しかしだからと言って、それで黒子が味わった痛みが消えるわけでもない。
(…もう2度と、黒子っちには傷ついてほしくなかったのに…っ)
そして、自分たちの手から奪われることのないよう、その為に嫌がる黒子を第一線から退かせ、屋敷に閉じ込めていたというのに。

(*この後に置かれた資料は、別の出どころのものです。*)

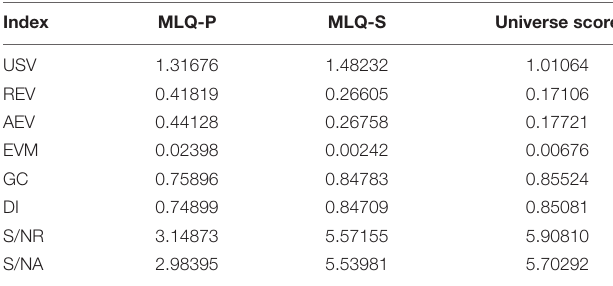
TABLE 3 | Estimated MGT D study statistics for the MLQ.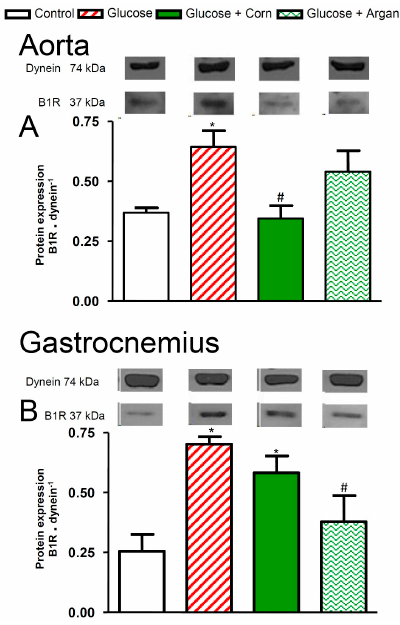
Figure 7. Effects of 12 weeks of glucose feeding combined or not with orally and daily administered (5 mL·kg − 1 ) corn oil or argan oil on ( A ) kinin B 1 receptor protein levels in thoracic aorta expressed in B 1 R·dynein − 1 and ( B ) kinin B 1 receptor protein levels in gastrocnemius muscle expressed in B 1 R·dynein − 1 . Values are the mean ± SEM of five rats per group.* p < 0.05 vs. control, # p < 0.05 vs. glucose.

またしても黒子を失うかもしれないという恐怖を味わう羽目になり、その原因を作った色違いの瞳を持つ男への憎しみが湧き上がるが――いや、今は怒りに身を浸している場合ではないと、すぐに気持ちを切り替える。
「…黒子っち…っ」
黒子の名を呼びながら、勢いよくバスルームから走り出した黄瀬。その手にはすでに、ナイフが握られていた。
しかし――
「……え?」
次の瞬間、黄瀬の視界に飛び込んできたのは、壊された自室の扉。切り裂かれた天蓋のカーテン。そして、
「…青峰…っち…?」
乱れたベッドの上、抜き身の刀を手にした青峰が、黒子を押さえつけている姿だった。
そんな中、何より黄瀬の意識を引いたのは、黒子の口端からつたう、一筋の血。
その赤い色を目にした途端、己の中で何かがプツリと切れた音を、黄瀬は確かに聞いた。